49. The method of claim 48, wherein the plurality of cells are disposed in a sample holder selected from the sample holder of claim 29 and the sample holder of claim 37.

50. A system for imaging a sample, comprising:

a sample rack is arranged on the upper portion of the frame,

a light source for illuminating an object placed in the sample holder,

an objective lens designed to collect and focus light scattered by a target in the sample holder, wherein the scattered light comprises light scattered at a plurality of scattering angles,

an optical aperture passes light from the objective lens,

an additional lens for focusing light from said objective lens onto said optical aperture, wherein said optical aperture is designed to allow only a portion of light focused by said objective lens to pass through, and said portion of light allowed to pass through said aperture is comprised of scattered light at only a portion of said plurality of scattering angles.

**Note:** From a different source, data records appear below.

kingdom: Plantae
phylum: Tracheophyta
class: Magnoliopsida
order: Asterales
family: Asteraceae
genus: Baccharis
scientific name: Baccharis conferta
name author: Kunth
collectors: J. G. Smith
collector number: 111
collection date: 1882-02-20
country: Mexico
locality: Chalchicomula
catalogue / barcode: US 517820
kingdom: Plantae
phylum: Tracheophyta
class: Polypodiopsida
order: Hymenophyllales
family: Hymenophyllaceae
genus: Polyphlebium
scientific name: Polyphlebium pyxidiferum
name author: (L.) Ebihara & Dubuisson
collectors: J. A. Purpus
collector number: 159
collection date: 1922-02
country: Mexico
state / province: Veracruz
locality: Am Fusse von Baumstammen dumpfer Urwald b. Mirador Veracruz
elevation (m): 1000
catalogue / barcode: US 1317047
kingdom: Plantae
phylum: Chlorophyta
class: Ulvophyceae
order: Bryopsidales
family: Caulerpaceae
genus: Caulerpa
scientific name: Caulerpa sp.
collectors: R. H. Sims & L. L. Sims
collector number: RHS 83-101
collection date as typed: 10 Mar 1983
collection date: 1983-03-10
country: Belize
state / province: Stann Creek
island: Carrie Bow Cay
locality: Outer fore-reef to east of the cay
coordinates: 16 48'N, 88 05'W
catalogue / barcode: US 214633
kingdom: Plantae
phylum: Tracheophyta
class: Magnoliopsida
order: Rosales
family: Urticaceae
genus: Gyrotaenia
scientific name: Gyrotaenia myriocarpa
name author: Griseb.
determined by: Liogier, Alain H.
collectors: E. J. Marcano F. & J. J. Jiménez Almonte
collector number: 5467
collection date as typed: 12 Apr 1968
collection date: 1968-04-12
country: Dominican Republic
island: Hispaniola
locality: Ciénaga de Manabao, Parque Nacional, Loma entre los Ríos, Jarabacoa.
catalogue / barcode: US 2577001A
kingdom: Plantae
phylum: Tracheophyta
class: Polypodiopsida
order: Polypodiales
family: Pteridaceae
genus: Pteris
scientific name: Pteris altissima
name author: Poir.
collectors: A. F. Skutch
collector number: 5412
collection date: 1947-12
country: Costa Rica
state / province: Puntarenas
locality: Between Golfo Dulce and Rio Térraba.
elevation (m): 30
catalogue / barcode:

51. A system for imaging a sample, the system comprising:

a sample container containing said sample, wherein said sample container,

a stage comprising a sample vessel having an optically transparent surface,

a light source for illuminating the presence of a species in the sample through the stage,

wherein the sample container has an interface surface for engaging an optically transparent surface of the sample container receiver, the interface surface conforming to the optically transparent surface without significant distortion when light passes through the interface surface.

52. The system of claim 51, wherein the interface surface of the sample container is formed of a high molecular polymer material.

53. The system of claim 51, wherein the sample vessel interface surface is formed of a material that is more flexible than a material used for the optically transparent surface of the sample vessel receiver.

54. The system of claim 51, further comprising a pressurizing unit for pressurizing the interface surface to conform to a shape of the sample container receiver optically transparent surface.

55. The system of claim 51, further comprising a processing unit configured to couple with the sample container, facilitate transporting the sample container up and down the stage, and increase mechanical strength of the sample container.

56. The system of claim 51, further comprising an opaque processing unit configured to couple to the sample container.

57. A system as in claim 51, wherein all imaging of the sample is possible without passing substantially straight light through one surface and out the opposite surface to a detector.

58. The system of claim 51, wherein the light source does not transmit light to a detector on an opposite side of the sample container than the one on the opposite side of the sample container.